Black Moon is Donegal-born Matthew Sweeney’s ninth collection. Its poems are packed with disturbing images – a race of animals to the death, prisoners forced to sign papers they don’t understand, a nation in a sunless future grown so used to suicide-hangings from lampposts that they barely notice the bodies. There is plenty of darkness in this book, as the title suggests.
Even everyday transactions become problematic. When a voice asks, “What size of shoes has he?” down a phone line, met only with a fire siren and shrill whistling, and delivery is then promised, the result is un-ease, the suspicion of death or disappearance, a dialling tone. The long, complex syntax of the poem gives the impression of time passing in constant anxiety.

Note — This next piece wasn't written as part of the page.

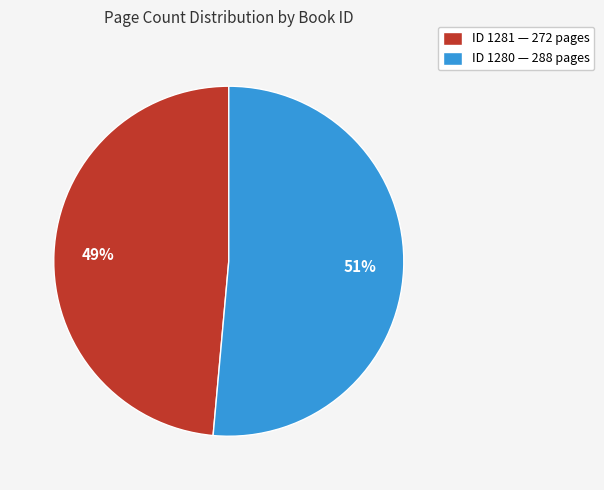

To the nearest percent, what is the average slice percentage?

50%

Many poems are politically charged, many concern people who are trapped, embittered, at a loss. One of the most striking poems is The Snowy Owl, in which the owl swoops down as a firing squad executes a woman. The owl gets stained with the woman’s blood and then seems to glare at the men,
before swooping off, barely missing
the head of one, making them all
turn to watch it glide away, and hear
one more oohoo echo through the sky.
Without a word of explanation, the imagery contains ideas of innocence, wonder, guilt, fear, and possible judgement.
Matthew Sweeney writes in plain language, but with a subtlety of detail that resonates in the reader’s mind. Most of the poems are imaginative and unsettling, not quite taking the path you might expect. The rhythms are so smooth and unobtrusive at times that you almost forget you’re reading a text and instead find yourself transported within the dark world of the verse.
There were a number of poems which I felt didn’t work so well. Sweeney’s plain delivery depends on a fluidity of thought, clever use of syntax, and surprising imagery, for its impact. When these aspects aren’t so much present, the poems can feel insubstantial. The Scream tells of the troubled conscience of a man on a ship, who hears the screams of those he’s killed even over the storm and noise on board, and who throws himself over the side. I heard only the sound of melodrama. The Curry has the narrator arrive in a room filled with tell-tale evidence of a carry-out curry eaten earlier. But how had it got there and how can the narrator get hold of one around the airport? The problem is that I couldn’t care less about either the question or the solution (a pizza “brazen/ with chilli and garlic”).
That said, not many of the poems fall into that category. The bulk is pretty good. They are mainly narrative poems that tell a story and leave whatever resonance they have to do its work without appearing to have overt designs on the reader. Matthew Sweeney is best when reflecting on the disconcerting and mysterious and when creating strong and sometimes humorous images liable to stick in a reader’s mind.
The Snake posted to a woman in a long cardboard tube, “instructed not to bite her”, and then a second urged to do the opposite, isn’t a poem I’ll forget in a hurry. In The Fishermen, a man’s failure to catch a fish on his own leads him to stand alongside all the other fishermen, where he learns:
…the stupendous sense
of having multiple rods, all
sticking out in parallel. Today,
for example, I have four, and still
I’ve caught nothing, but the line on one
shook twice…
One of my favourite poems was The Sandal, which concerns a single Italian sandal washed up on a beach. The woman who finds it is Sicilian and rather than believing it useless without its twin, goes through an elaborate ritual, which at first seems like an artwork. After mounting it on black card, she :
glued an anchovy skeleton beneath it,
and above it, a dried scorpion,
sprinkled it with sea water,
said two dialect prayers
before kissing it and finally hurling it at the full moon. The comedy, mingled with parody of folk superstition, is humorous, unpredictable, and poignant.
The image of two drivers fighting over an embassy official’s suitcase at the airport is equally vivid and funny, and could also be seen as a cartoon metaphor of political struggle and ambition, in Ireland and beyond:
He felt like the rope in a tug of war.
He wanted to grab his bag and run
but each of them had it by the handle
and neither was letting go.
Matthew Sweeney’s poems are snapshots of contemporary life, often life at its darkest, lived by people who feel trapped and weighed down. Its strange humour and liveliness give it a light touch, its disconcerting subject-matter an underlying seriousness of purpose. It’s a good read.
3 comments:
I read it some time ago when it first came out, and have to say I was quite disappointed -- I'd probably heard too much hype surrounding it to approach it neutrally/without expectation. Much of it felt like a gaggle of ragnarok/apocalypse/end of the world images/allusions thrown together without much real delving. I suppose in its way, that's refreshing. The Snake was probably one of my favourites of the bunch.
I missed the hype.
I reckon the book refuses to delve deeper than it thinks it can. But some of the poems are more multi-layered that they at first seem.
Hearing him read them himself adds an extra layer too. My favourite is Black Moon itself - the dry, wry humour running through it is almost chuckle raising.